Metabolism and Cell Signaling
Instituto de Investigaciones Biomédicas “Alberto Sols” CSIC-UAM (IIBM)


Development of a bioassay to make use of mtDNA signatures as non-invasive biomarkers in the stratification of diabetic patients that can be implemented in personalized medicine protocols.


One of the most prevalent age-related diseases is Diabetes mellitus its complications are a major cause of mortality and morbidity, and a massive burden on the health services having a strong negative impact on the healthy aging of millions of European citizens. Classical treatment approaches have focused mainly on the control of glucose levels a focus that has been demonstrated insufficient to prevent or predict the development of complication. Even with the best glucose control the diabetic complications develop, highlighting the need to provide clinicians with new tools that help to implement novel personalized medicine approaches.

Mitochondrial dysfunction has been amply demonstrated to be associated with both the origin and the development of diabetes and its complications.
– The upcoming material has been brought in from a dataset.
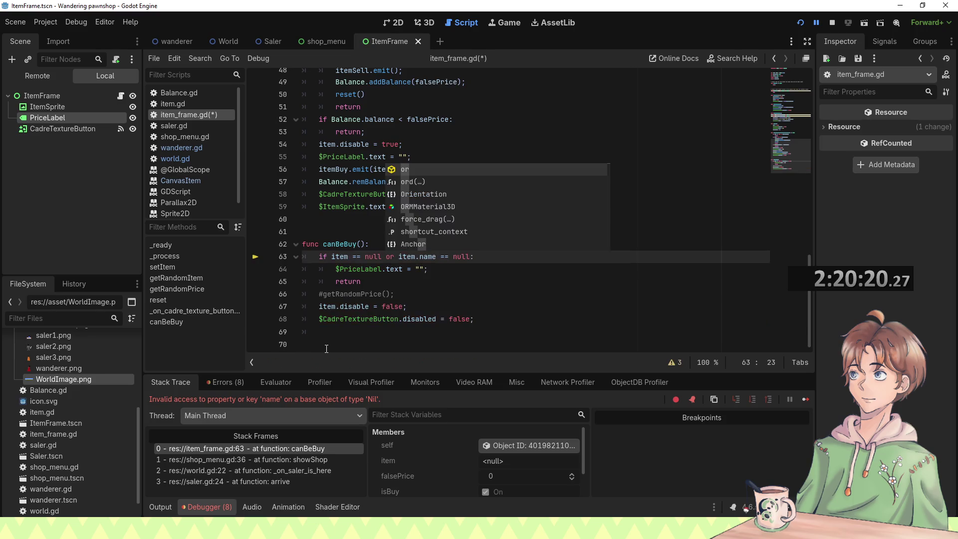
{"action": "type", "text": "== null or"}
{"action": "left_click", "coordinate": [366, 245]}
Leading edge scientific and technical developments have just recently made possible to directly evaluate mitochondrial dysfunction in human blood samples and have been used to demonstrate its value as prognostic biomarker in metabolic-related diseases.

Now, we aim to develop a bioassay that can quantitatively evaluate the response to standard anti-diabetic treatments in terms of mitochondrial dysfunction and that can be used in clinical practice through the implementation of personalized medicine protocols to prevent the development of diabetic complications.

To that end, we will make use of two well-established mouse models for type II diabetes and its complications, the db/db mice and PGC-1a-/- mice that show mitochondrial dysfunction in the absence of hyperglicaemia. These animals will be treated with the most common anti-diabetic agents used in clinical practice. Disease development will be evaluated and mitochondrial function and mtDNA will be analyzed in tissues and in blood samples. We will correlate disease load with tissue specific mitochondrial damage with that observed in blood samples, in order to validate the best predictive biomarkers. These findings will be translated to human subjects where mitochondrial activity and mtDNA will be analyzed in blood samples of diabetic patients. We will incorporate into the study patients that initiate into an anti-diabetic treatment (metformin, insulin, DPP-4 inhibitors, SGLT-2 inhibitors) that will be evaluated for development of vascular and bone complications complemented with a biochemical analysis of blood samples.